Can this spillover to other markets?
Yes, most surely. In the United States, where the debate on drug pricing shows no sign of cooling off, several researchers are pointing at the chronic underestimation of the NIH’s contribution to drug discovery. If the above-cited NEJM analysis was focusing on the direct implication of the NIH in the patenting process, this other analysis takes a broader approach by including all publications on biological targets that eventually led to the discovery of a new drug. With this approach, the authors conclude that the NIH was involved in the discovery of… 100% of all FDA-approved drugs since 2010.
On a global scale, the WHO adopted earlier this year a resolution on drug transparency noting:
the importance of both public and private sector funding for research and development of health products, and seeking to improve the transparency of such funding across the value chain
During the organization’s annual assembly earlier this year, it was noted that Member States were showing various levels of support for the resolution, with strong resistance from the UK and some support from the US… but not for the cost of R&D part.
How to wrap this up and what’s next?
Honestly, I have no idea. Kudos to my home country MPs who apparently managed to debunk the problem. For me though, this is a misplaced debate that takes policymakers away from what should be their sole priority – maximizing the health of their constituents under a strict budget constraint.
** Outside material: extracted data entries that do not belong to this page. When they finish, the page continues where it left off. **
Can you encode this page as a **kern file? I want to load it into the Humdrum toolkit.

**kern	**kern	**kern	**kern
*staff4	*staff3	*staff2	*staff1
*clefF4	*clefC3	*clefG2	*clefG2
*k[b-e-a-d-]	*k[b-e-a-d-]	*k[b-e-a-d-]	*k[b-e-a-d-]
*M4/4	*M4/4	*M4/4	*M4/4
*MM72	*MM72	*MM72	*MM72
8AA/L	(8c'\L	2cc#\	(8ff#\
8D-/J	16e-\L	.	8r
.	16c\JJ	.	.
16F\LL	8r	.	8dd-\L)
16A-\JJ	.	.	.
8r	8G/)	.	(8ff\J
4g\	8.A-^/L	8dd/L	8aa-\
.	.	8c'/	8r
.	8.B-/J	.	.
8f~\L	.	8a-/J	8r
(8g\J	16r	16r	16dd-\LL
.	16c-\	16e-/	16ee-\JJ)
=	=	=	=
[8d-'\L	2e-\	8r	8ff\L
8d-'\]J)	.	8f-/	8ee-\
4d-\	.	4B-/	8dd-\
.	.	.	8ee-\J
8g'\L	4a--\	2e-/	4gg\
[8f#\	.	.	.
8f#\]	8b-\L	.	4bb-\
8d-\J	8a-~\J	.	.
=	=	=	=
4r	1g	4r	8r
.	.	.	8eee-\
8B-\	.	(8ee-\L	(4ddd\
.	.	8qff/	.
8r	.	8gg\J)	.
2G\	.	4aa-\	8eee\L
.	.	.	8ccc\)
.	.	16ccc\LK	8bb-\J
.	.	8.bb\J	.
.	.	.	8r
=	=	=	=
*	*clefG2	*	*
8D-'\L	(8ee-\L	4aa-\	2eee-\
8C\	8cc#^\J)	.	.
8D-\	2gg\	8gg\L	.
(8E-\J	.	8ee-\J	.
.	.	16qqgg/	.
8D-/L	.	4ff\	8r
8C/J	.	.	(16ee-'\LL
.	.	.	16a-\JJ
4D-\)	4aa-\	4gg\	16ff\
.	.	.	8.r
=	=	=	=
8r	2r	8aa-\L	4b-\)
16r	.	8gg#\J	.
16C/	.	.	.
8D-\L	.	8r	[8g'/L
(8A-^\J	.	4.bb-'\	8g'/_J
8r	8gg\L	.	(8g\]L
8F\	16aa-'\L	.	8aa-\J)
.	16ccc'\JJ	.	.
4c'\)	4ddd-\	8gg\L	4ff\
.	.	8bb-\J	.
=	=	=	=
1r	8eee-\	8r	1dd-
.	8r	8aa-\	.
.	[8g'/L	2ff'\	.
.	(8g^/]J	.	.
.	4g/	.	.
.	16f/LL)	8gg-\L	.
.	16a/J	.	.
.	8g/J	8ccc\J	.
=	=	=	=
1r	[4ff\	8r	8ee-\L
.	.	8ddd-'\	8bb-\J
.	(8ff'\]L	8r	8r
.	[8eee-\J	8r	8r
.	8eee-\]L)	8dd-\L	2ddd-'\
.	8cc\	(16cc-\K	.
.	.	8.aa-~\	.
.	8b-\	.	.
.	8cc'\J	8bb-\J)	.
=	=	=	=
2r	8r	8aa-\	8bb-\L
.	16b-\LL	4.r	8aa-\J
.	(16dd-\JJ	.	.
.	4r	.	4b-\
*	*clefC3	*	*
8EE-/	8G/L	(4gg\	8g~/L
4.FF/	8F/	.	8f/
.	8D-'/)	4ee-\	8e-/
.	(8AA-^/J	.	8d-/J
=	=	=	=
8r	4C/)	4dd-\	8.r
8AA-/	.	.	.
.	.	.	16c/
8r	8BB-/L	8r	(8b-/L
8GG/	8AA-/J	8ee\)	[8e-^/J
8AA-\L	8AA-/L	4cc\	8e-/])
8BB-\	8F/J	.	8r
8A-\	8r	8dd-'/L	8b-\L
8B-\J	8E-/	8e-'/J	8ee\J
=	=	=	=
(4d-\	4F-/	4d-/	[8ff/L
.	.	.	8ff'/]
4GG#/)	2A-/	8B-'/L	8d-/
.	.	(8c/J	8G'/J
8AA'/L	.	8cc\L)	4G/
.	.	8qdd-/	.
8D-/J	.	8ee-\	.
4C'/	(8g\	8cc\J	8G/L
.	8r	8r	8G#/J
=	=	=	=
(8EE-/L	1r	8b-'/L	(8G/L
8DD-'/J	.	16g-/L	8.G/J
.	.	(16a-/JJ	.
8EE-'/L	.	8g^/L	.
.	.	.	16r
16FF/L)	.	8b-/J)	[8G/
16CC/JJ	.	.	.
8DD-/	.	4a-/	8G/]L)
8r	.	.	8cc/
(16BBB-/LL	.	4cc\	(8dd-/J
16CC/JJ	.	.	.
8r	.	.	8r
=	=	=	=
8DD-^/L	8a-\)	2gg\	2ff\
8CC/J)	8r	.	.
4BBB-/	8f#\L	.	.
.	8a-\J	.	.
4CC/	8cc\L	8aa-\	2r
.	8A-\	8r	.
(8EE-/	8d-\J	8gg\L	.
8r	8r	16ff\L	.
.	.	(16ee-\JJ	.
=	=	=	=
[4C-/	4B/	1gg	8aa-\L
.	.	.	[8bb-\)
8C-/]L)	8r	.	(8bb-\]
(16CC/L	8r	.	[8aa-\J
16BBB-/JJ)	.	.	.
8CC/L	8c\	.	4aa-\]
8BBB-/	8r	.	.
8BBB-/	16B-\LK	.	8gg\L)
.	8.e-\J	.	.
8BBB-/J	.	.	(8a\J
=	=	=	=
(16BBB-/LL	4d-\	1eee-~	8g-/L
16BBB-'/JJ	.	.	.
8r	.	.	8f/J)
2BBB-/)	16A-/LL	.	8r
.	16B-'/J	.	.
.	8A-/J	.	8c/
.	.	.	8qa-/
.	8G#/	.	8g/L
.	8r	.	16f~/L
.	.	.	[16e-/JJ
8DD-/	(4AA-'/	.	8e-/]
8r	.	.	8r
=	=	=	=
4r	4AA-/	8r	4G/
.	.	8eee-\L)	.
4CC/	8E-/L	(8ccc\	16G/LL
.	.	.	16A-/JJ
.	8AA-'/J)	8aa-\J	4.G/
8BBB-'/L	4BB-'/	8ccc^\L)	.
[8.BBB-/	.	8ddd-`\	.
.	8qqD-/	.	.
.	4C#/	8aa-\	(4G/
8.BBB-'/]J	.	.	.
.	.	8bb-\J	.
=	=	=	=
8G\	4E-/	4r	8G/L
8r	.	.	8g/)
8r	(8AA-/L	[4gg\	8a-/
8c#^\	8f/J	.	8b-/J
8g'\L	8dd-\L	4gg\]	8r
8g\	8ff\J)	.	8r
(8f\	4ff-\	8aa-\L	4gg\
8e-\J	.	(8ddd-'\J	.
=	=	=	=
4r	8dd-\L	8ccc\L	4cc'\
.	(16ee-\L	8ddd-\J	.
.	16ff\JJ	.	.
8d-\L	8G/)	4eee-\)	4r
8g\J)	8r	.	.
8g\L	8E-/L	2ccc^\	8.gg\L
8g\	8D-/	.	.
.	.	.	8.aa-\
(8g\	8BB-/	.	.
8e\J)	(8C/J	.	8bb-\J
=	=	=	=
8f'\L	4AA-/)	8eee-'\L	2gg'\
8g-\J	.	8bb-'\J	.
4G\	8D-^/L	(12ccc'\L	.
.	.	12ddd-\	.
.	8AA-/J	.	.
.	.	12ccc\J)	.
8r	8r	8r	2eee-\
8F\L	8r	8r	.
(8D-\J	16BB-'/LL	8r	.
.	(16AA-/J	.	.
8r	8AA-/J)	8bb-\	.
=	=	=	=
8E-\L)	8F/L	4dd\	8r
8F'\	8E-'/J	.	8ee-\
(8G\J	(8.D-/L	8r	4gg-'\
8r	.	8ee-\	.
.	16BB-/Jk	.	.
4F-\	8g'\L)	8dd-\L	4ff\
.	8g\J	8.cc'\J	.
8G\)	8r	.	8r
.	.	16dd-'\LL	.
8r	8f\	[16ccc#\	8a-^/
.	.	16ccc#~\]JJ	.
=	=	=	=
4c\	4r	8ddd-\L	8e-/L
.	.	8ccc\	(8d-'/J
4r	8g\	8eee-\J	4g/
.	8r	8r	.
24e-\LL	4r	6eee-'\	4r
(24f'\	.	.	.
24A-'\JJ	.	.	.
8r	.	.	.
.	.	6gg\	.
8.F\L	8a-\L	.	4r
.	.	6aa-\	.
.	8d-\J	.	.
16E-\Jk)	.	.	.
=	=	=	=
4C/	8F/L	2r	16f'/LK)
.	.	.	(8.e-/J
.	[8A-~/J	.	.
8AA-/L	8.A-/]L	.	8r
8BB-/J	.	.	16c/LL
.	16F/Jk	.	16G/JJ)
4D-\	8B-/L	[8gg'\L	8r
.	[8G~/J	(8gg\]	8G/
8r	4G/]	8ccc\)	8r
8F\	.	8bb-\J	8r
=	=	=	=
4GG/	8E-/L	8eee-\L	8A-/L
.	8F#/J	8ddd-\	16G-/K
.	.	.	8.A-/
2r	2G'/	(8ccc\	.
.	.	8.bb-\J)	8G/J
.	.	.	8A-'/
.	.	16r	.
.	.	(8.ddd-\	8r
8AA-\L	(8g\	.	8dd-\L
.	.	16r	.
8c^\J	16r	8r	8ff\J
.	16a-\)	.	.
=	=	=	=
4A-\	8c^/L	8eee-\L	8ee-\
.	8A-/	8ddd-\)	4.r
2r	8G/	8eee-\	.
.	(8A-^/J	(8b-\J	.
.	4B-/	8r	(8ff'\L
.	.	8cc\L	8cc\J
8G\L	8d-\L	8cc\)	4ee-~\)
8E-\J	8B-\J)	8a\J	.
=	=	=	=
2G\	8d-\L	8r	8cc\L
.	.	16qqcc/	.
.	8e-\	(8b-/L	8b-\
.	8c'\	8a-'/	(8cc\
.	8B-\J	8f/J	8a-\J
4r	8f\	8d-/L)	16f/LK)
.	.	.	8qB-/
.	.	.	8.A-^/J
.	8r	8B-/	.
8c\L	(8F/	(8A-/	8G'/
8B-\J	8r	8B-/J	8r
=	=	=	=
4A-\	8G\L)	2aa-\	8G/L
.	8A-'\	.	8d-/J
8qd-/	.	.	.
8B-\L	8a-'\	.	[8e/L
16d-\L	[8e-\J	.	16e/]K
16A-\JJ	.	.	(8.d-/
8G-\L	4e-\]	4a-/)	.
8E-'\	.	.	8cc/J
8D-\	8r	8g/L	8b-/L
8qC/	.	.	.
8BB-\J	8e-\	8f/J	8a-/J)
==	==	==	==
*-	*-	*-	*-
Here is why I believe so
French MPs are opposing public and private research while they should try to make them more symbiotic.
- Public research vastly focuses on basic science, or upstream research – understanding the biology of what’s pathological vs. what’s normal for instance. That’s how they uncover potential treatment targets.
- Private research focuses on how to make a drug out of these targets. They talk about ‘drugability’ (not a word a reckon). This downstream research is all about how to use those targets because this what will lead to patents and in return, revenue
It is quite logical that the latter heavily rely on the former to perform their work, and this is not a bad thing. In fact, to close the Zolgensma chapter, Genethon excels mostly at mapping the genome, identifying the faulty genes and in the case of Zogensma, even identifying the viral vector that will allow delivering the ‘corrected gene’. Where companies such as AveXis excel, is at making this promise a drug reality. Licensing out was the right thing to do.
The new French law also seems to be reflective of an outdated, static view of drug R&D. It ignores the fact that public funding of basic science is plateauing in Europe and the US while private funding is steadily growing. It ignores the emergence of new players who are in my view changing the game altogether – private foundations. Because they are largely agnostic to this futile public vs. private funding debate, they can focus on advancing their programs regardless of who provides the funds. One of the most striking examples is the Cystic Fibrosis Foundation. With and R&D ‘pipeline‘ that can stand the comparison with that of many large pharma companies, the foundation has built strong ties with the industry. They have done so because they know that their industry partners are best equipped to rapidly advance their basic science finding to becoming marketed drugs. Win-win.